FIG. 4 shows a detection unit of a paper sheet identification device that discriminates a paper sheet having color shift ink by a light emitting unit composed of a plurality of (two in this embodiment) light emitting elements and a light receiving unit composed of one light receiving element. FIG. Hereinafter, the paper sheet identification apparatus including this detection unit will be described with reference to FIGS.
In the following, description will be made centering on parts that operate differently from the first embodiment.

  The detection unit of the paper sheet identification apparatus shown in FIG. 4 includes two light emitting elements that separately irradiate irradiation light onto the transport path 1 that transports the paper sheet 5 and the paper sheet 5 transported on the transport path 1. 2a, 2b, a condenser 4 (for example, a prism, a mirror, etc.) that is a condenser for changing and adjusting the path of reflected light 6 and 7 of the paper sheet with respect to the irradiation light, and a condenser, And a light receiving element 3 that receives reflected lights 6 and 7 having different paths condensed by 4.
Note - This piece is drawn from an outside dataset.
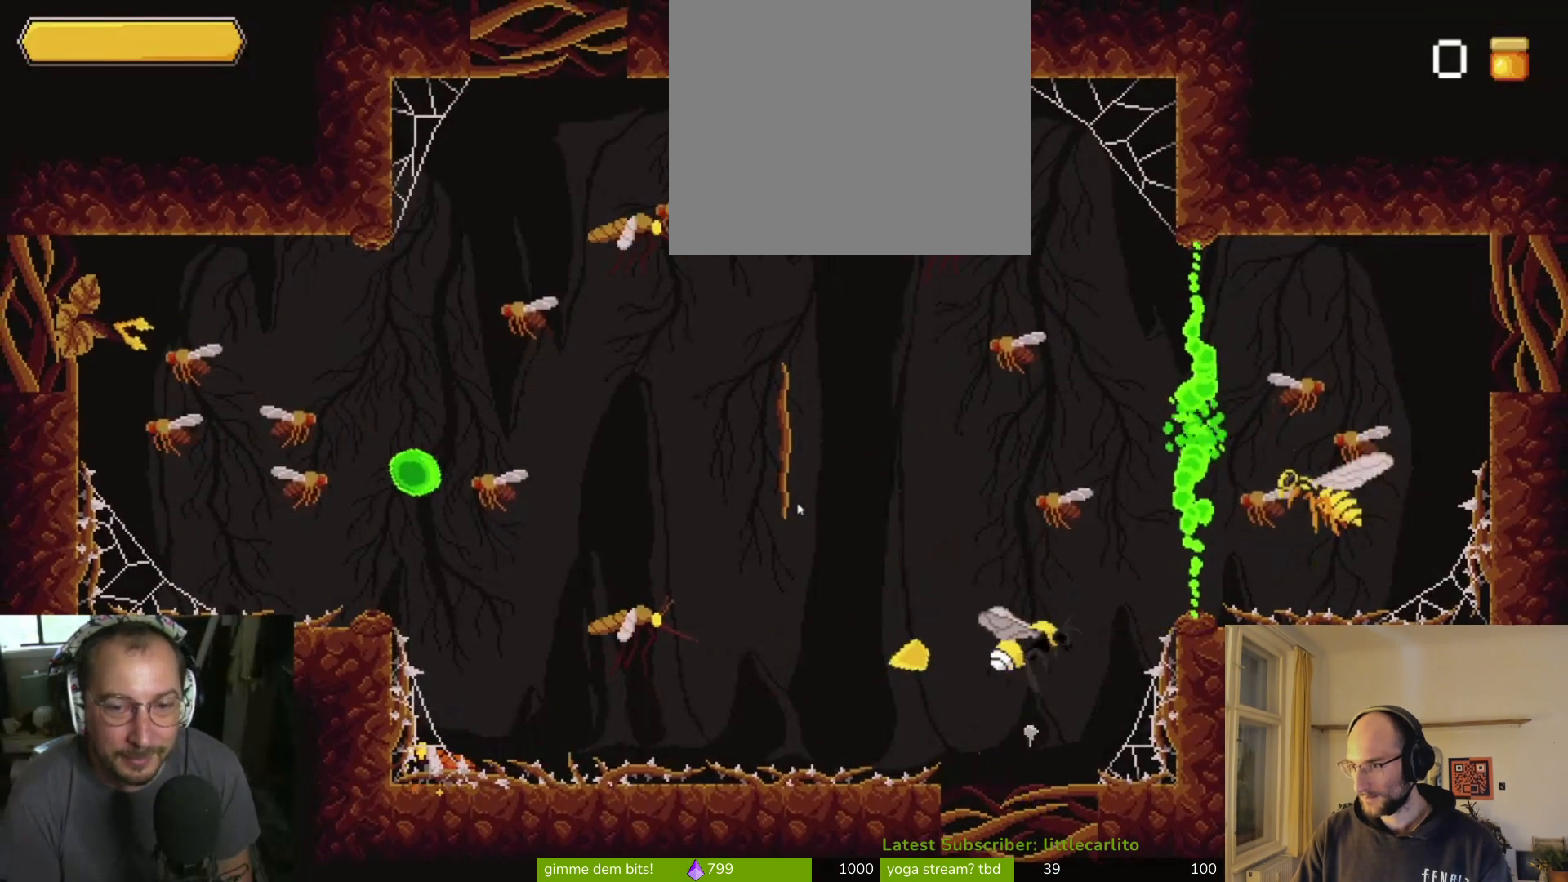
{"buttons": [], "left_stick": "center", "right_stick": "center", "events": [[267, "left_stick", "center"]]}
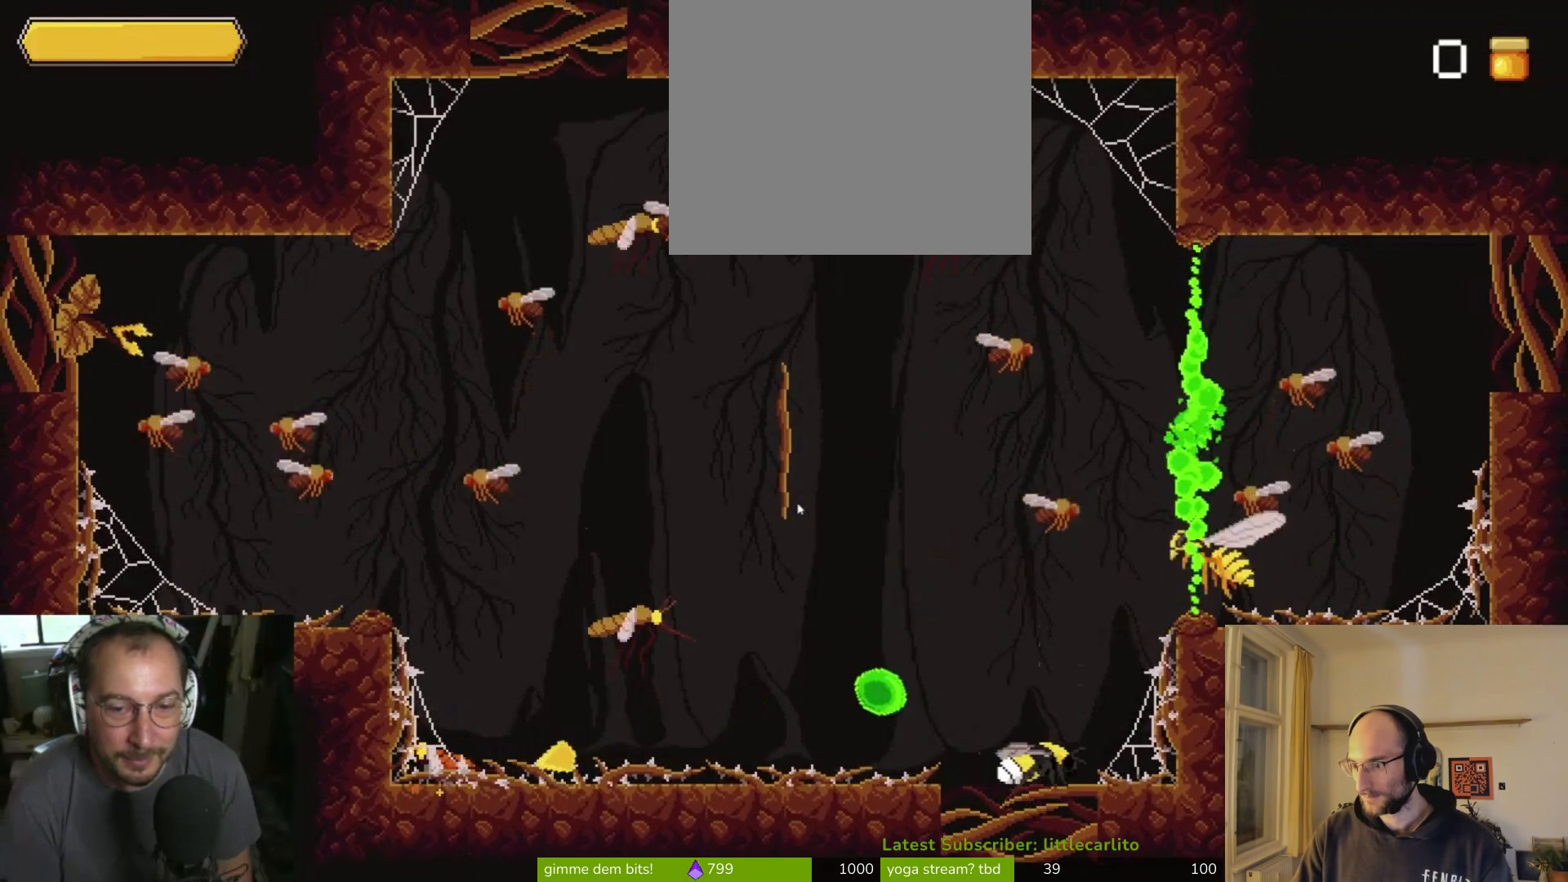
{"buttons": [], "left_stick": "center", "right_stick": "center", "events": [[67, "left_stick", "up-left"], [133, "CIRCLE", "down"], [167, "CIRCLE", "up"], [167, "left_stick", "center"]]}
  The light emitting element 2a irradiates the range including the target point 1a but not including the target point 1b, and the light emitting element 2b irradiates the range including 1b but not including the target point 1a. The light emitting element 2a alternately irradiates the target point 1a and the light emitting element 2b alternately irradiates the target point 2b in a time division manner. The condenser 4 separately collects the reflected light 6 from the target point 1a based on the irradiation light of the light emitting element 2a and the reflected light 7 from the target point 1b based on the irradiation light of the light emitting element 2b. The light receiving element 3 separately receives the reflected light 6 based on the irradiation light of the light emitting element 2a collected by the condenser 4 and the reflected light 7 based on the irradiation light of the light emitting element 2b.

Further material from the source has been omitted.